Bien que les produits estampillés véganes fleurissent dans les rayons des supermarchés, suivre un tel régime demande de bonnes connaissances en diététique, faute de quoi il peut conduire à des insuffisances. C’est pourquoi la Société suisse de pédiatrie, l’Office fédéral de la sécurité alimentaire et des affaires vétérinaires (OSAV) ainsi que la SSN le déconseillent aux enfants en pleine croissance, adolescents et femmes enceintes.

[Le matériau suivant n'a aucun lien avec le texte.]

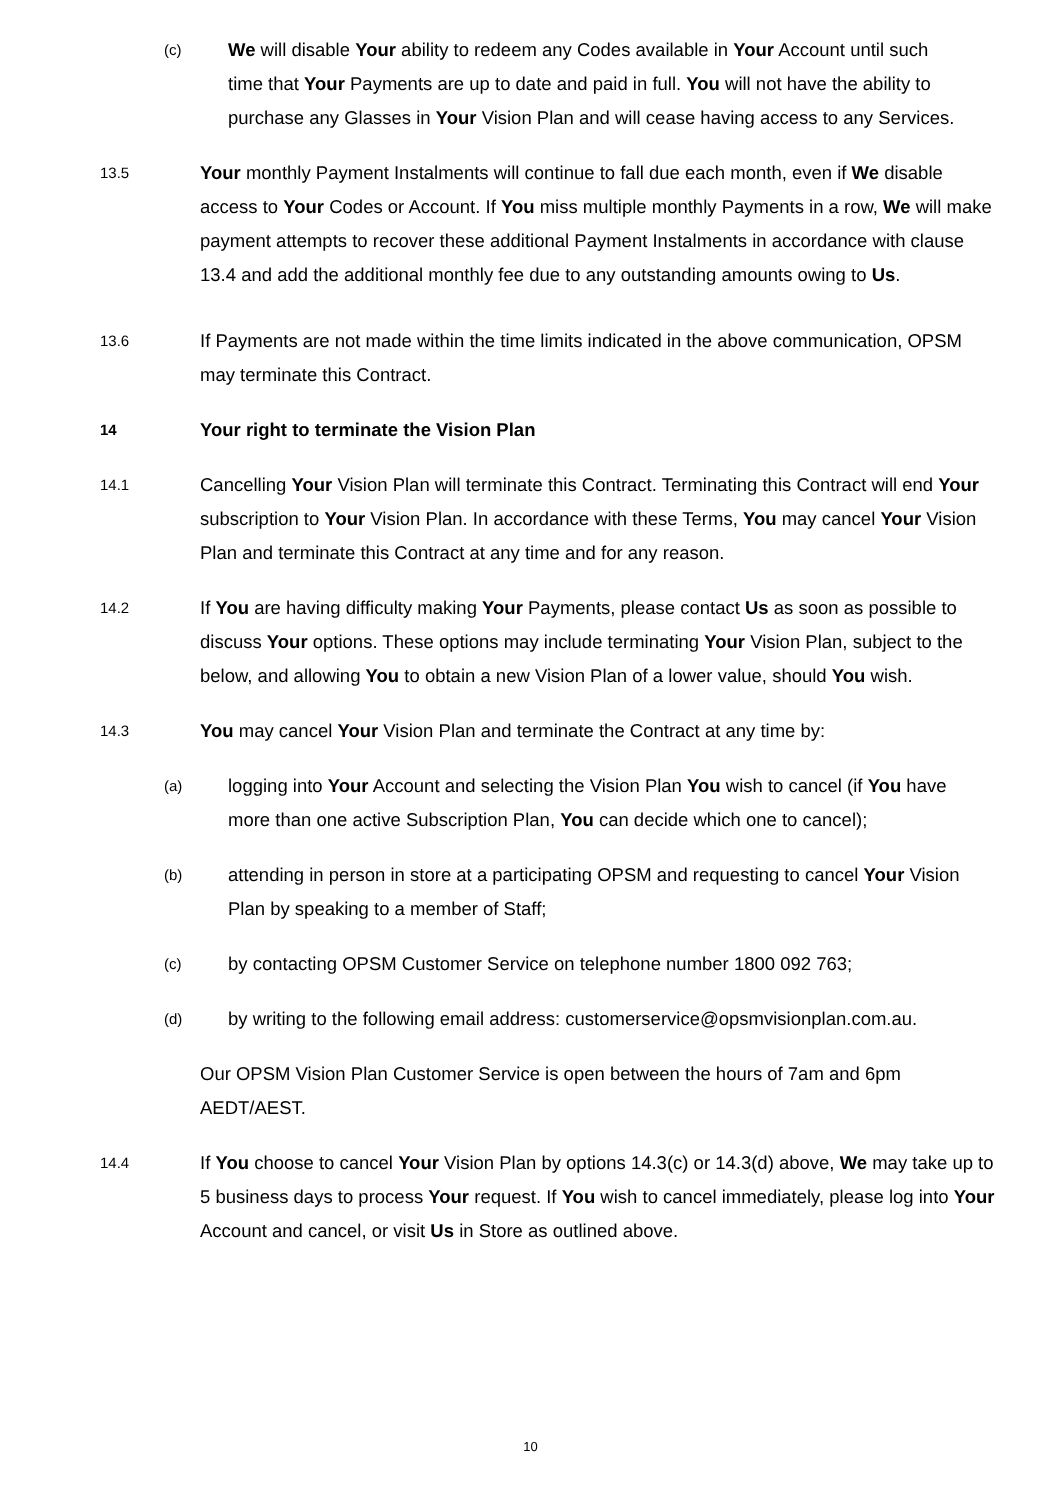(c)
We will disable Your ability to redeem any Codes available in Your Account until such time that Your Payments are up to date and paid in full. You will not have the ability to purchase any Glasses in Your Vision Plan and will cease having access to any Services.
13.5
Your monthly Payment Instalments will continue to fall due each month, even if We disable access to Your Codes or Account. If You miss multiple monthly Payments in a row, We will make payment attempts to recover these additional Payment Instalments in accordance with clause 13.4 and add the additional monthly fee due to any outstanding amounts owing to Us.
13.6
If Payments are not made within the time limits indicated in the above communication, OPSM may terminate this Contract.
14
Your right to terminate the Vision Plan
14.1
Cancelling Your Vision Plan will terminate this Contract. Terminating this Contract will end Your subscription to Your Vision Plan. In accordance with these Terms, You may cancel Your Vision Plan and terminate this Contract at any time and for any reason.
14.2
If You are having difficulty making Your Payments, please contact Us as soon as possible to discuss Your options. These options may include terminating Your Vision Plan, subject to the below, and allowing You to obtain a new Vision Plan of a lower value, should You wish.
14.3
You may cancel Your Vision Plan and terminate the Contract at any time by:
(a)
logging into Your Account and selecting the Vision Plan You wish to cancel (if You have more than one active Subscription Plan, You can decide which one to cancel);
(b)
attending in person in store at a participating OPSM and requesting to cancel Your Vision Plan by speaking to a member of Staff;
(c)
by contacting OPSM Customer Service on telephone number 1800 092 763;
(d)
by writing to the following email address: customerservice@opsmvisionplan.com.au.
Our OPSM Vision Plan Customer Service is open between the hours of 7am and 6pm AEDT/AEST.
14.4
If You choose to cancel Your Vision Plan by options 14.3(c) or 14.3(d) above, We may take up to 5 business days to process Your request. If You wish to cancel immediately, please log into Your Account and cancel, or visit Us in Store as outlined above.
10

«Certains patients végétaliens que nous rencontrons présentent des carences en fer, mais aussi au niveau de la vitamine D et du calcium», explique Nicoletta Bianchi, diététicienne dans la consultation de nutrition clinique du Service d’endocrinologie, diabétologie et métabolisme du CHUV, à Lausanne. «Ce qui peut conduire, chez les petits enfants, à un rachitisme, c’est-à-dire un déficit de calcification menant à une déformation des os longs, de la cage thoracique et de la boîte crânienne. Nous avons également eu des cas de dénutrition sévère causée par un manque énergétique et protéique. Le problème étant que ce type d’alimentation apporte un taux important de fibres, tout en amenant une faible concentration en nutriments.» En d’autres termes, la sensation d’être rassasié arrive rapidement, alors que les calories et les nutriments ingérés ne sont pas suffisants.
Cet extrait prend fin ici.